这人是公主殿下从兰符川绑回来的,还能受什么刺激。
殿下听了怕是会自责难过。
抬头见江逢宁面色意料中的不虞,陈太医正想开口说些什么。
江逢宁先迫不及待地问道:“那可有什么方法能治好他?能让他先醒过来也行。”
闻言陈太医宽慰道:“殿下不必心急,其实离魂之症并不难治……”
“可是他病了十九年。”
江逢宁咬住唇肉,声音微颤道。
“十九年?”陈太医惊讶地反问。
这离魂症小儿成人皆可患之,且病因大都是体内阳气不足,导致阴阳失和,脏腑失调才难以滋养神魂,魂魄离体。
治则只需安魂香佐以汤药仔细调养,便可有七成痊愈之机。
离魂症病程一般并不会如此长。
这样看来,这人所患并非普通离魂症了,怕只怕并非病在形体,而在心神。
陈太医面色一紧,沉着道:“既如此,还请容臣回去再琢磨一番。”
说罢,思考一番,他转身从随身的药箱中取出三支安魂香递给江逢宁。
“殿下可以先试试这安魂香。”
“燃香之时最好有亲近之人在身侧,熟悉的人声音随香入梦,安魂香的效果才最佳。”
若是普通离魂症,这安魂香定是无效的,但眼下却可以大胆一试。
“这香一日一支,三日后人若还未醒,就不可再用。”
半晌陈太医极有信心地保证:“待三支燃尽,臣定会带着其他办法来见殿下。”
江逢宁闻言把三支香接在手中,心情沉重地勉强笑道:“多谢陈太医。”
让侍女送陈太医出去后,想到陈太医所说的亲近之人,晏家父母陪在晏难身边这么久,也算他的亲近之人。

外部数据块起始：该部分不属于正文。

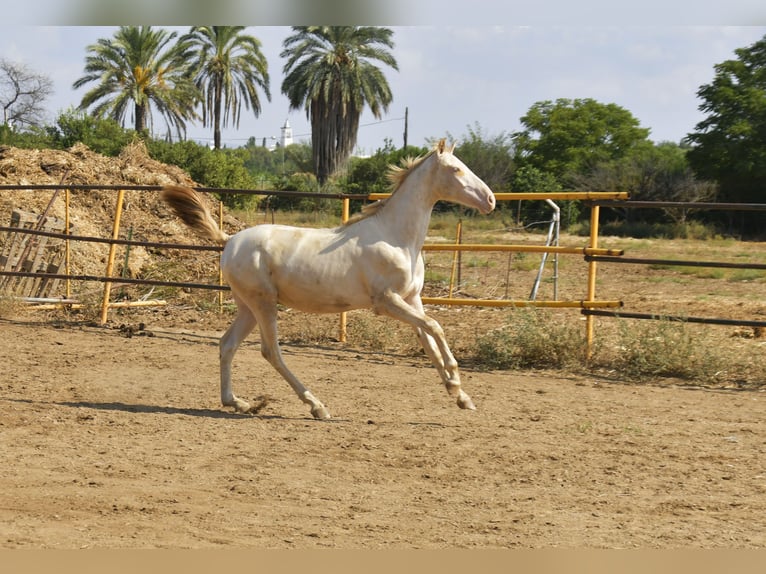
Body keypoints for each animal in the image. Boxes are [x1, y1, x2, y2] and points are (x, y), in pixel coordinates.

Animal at [162, 139, 498, 418]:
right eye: (456, 169)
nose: (491, 200)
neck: (396, 238)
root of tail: (229, 240)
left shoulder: (412, 298)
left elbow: (428, 340)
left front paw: (461, 396)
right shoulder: (386, 301)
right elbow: (436, 327)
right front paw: (455, 381)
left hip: (247, 306)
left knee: (227, 344)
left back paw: (238, 402)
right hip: (263, 303)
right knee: (271, 352)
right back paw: (316, 406)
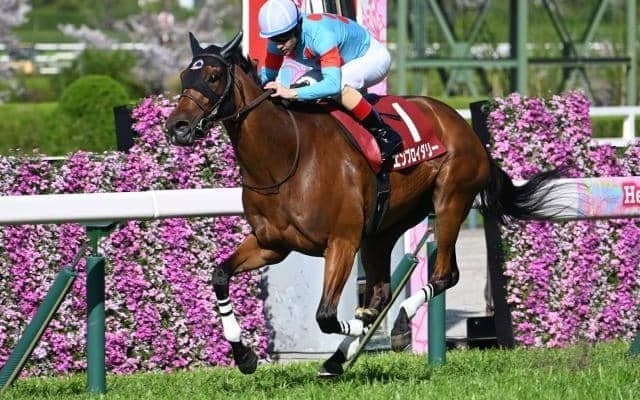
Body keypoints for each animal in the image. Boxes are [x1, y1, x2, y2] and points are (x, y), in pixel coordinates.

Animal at [165, 31, 561, 375]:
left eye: (213, 76)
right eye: (185, 75)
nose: (178, 127)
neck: (285, 157)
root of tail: (463, 127)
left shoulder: (341, 242)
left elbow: (326, 316)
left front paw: (361, 332)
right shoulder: (271, 244)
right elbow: (219, 275)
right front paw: (244, 356)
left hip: (450, 201)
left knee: (443, 274)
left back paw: (396, 327)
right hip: (384, 229)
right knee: (382, 290)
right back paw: (341, 357)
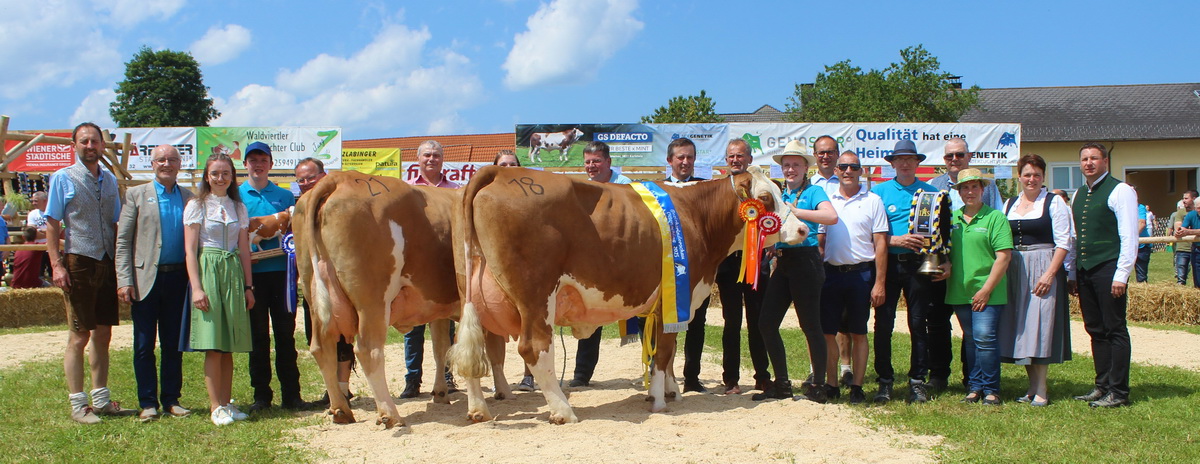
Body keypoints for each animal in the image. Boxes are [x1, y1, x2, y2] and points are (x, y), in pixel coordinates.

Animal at [296, 170, 468, 429]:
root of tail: (342, 177)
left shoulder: (438, 307)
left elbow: (440, 348)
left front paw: (440, 393)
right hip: (373, 301)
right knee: (369, 350)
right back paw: (390, 414)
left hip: (313, 294)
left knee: (321, 348)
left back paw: (340, 410)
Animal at [451, 166, 806, 424]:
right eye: (765, 198)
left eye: (780, 192)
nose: (803, 229)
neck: (696, 215)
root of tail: (500, 171)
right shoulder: (675, 297)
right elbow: (664, 352)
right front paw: (660, 401)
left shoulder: (671, 302)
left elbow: (669, 353)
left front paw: (669, 391)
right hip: (536, 295)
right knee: (533, 348)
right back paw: (563, 411)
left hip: (471, 290)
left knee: (469, 349)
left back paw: (478, 409)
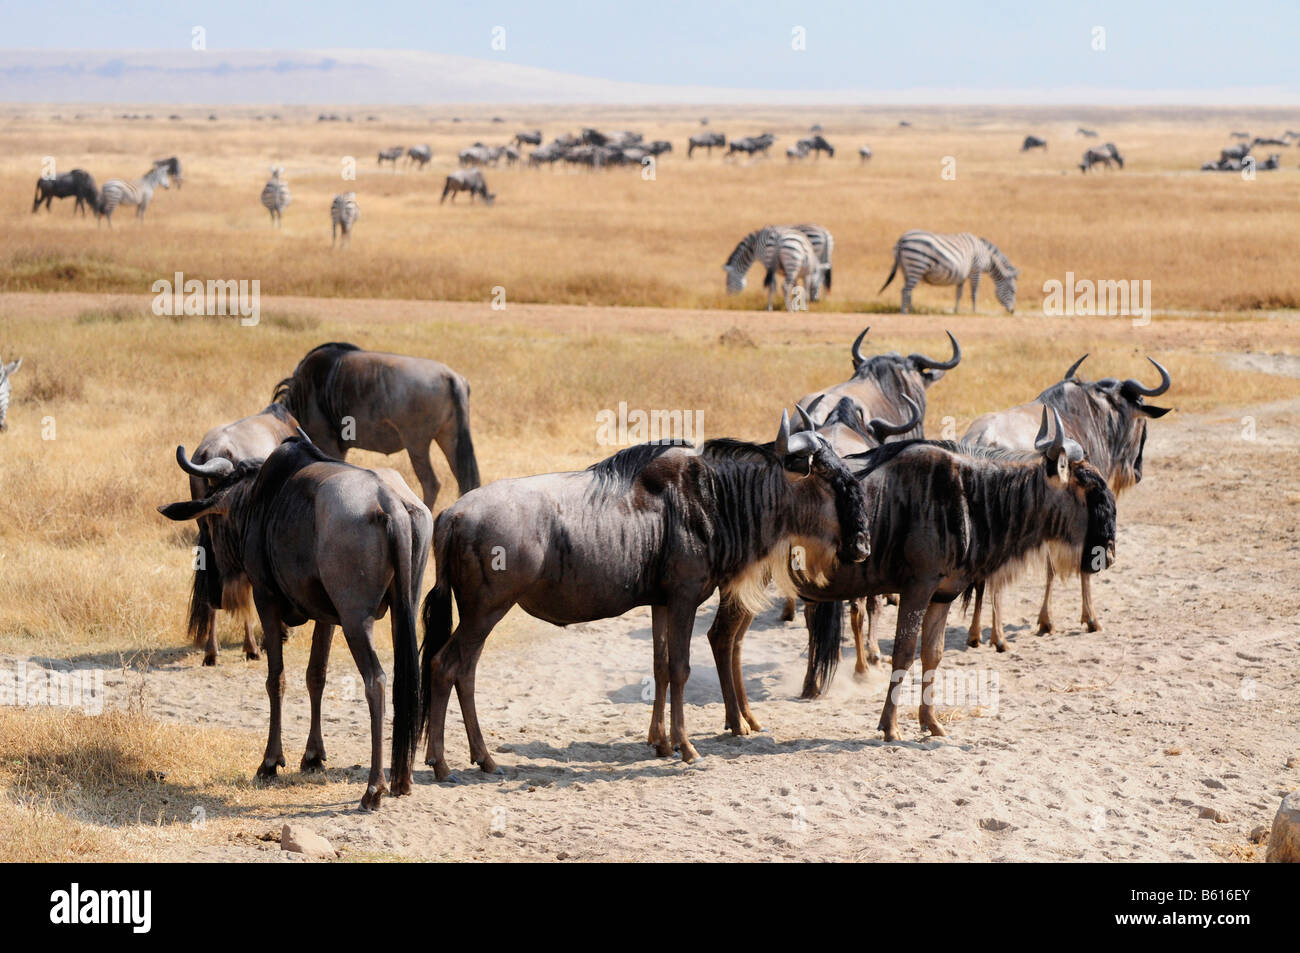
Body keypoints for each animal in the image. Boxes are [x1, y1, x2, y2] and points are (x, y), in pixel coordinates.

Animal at [878, 231, 1019, 314]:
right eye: (1013, 291)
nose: (1012, 311)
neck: (988, 257)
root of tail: (902, 239)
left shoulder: (963, 274)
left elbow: (959, 293)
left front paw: (956, 310)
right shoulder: (976, 269)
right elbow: (974, 292)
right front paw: (975, 311)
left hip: (906, 269)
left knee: (908, 291)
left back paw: (912, 309)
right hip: (917, 265)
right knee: (905, 290)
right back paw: (904, 312)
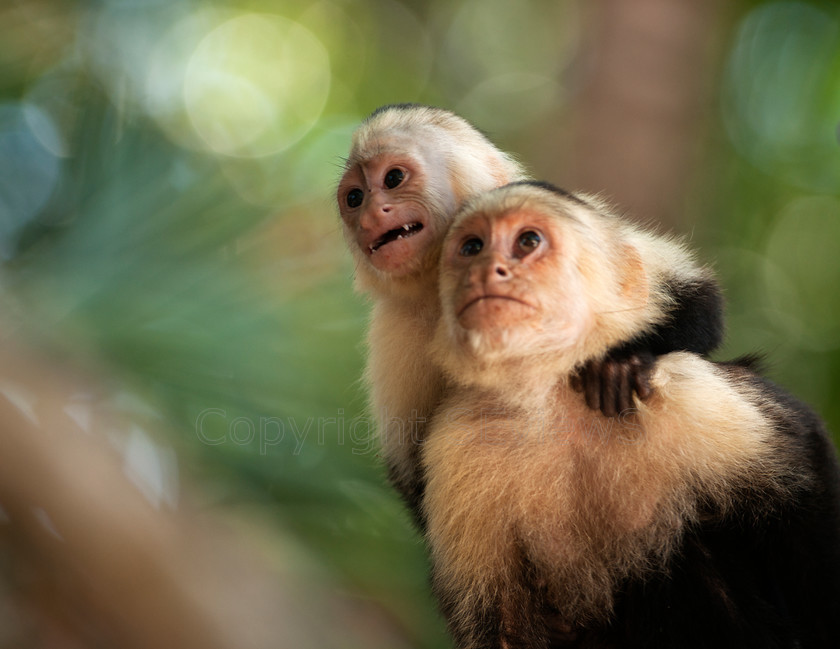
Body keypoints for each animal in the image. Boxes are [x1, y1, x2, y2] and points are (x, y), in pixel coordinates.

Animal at [338, 104, 724, 524]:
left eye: (393, 178)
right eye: (354, 198)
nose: (370, 217)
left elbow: (700, 301)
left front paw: (621, 364)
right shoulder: (397, 327)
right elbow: (415, 480)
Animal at [426, 180, 840, 648]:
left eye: (528, 241)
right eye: (471, 248)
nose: (486, 271)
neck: (548, 399)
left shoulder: (677, 391)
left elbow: (803, 465)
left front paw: (618, 364)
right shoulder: (454, 445)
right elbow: (503, 627)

她想叫南律再走一趟,沿路找找晏家父母,将人接来上京。
但南律此时不在她桐缃宫中,暂时只能等他回来了再提此事。
江逢宁将偏殿中下人遣退,阖上门,打算将第一支香的机会留给她自己。
她将安魂香点燃立香坛中,在床头的羊毛毯上跪坐下来,伸手握住了晏难冰凉的手。
晏难的手比她的大得多,江逢宁需要两只手一起才能握得完。
她慢慢地用自己手心的温度去包裹着他的。
半晌,她低下头,脸轻轻地去蹭他的手背,想开口同他说说话。
她想说,她一定会治好他的。
想说,他如果不记得她的话,她也会缠着他一辈子。
最后喉咙艰难地动了动,江逢宁忽地哽咽一声,侧过了脸。
低声道:“晏难,快醒过来吧,我想你了……”
同时,一个蜷缩在大片彼岸花花簇下的身影动了动。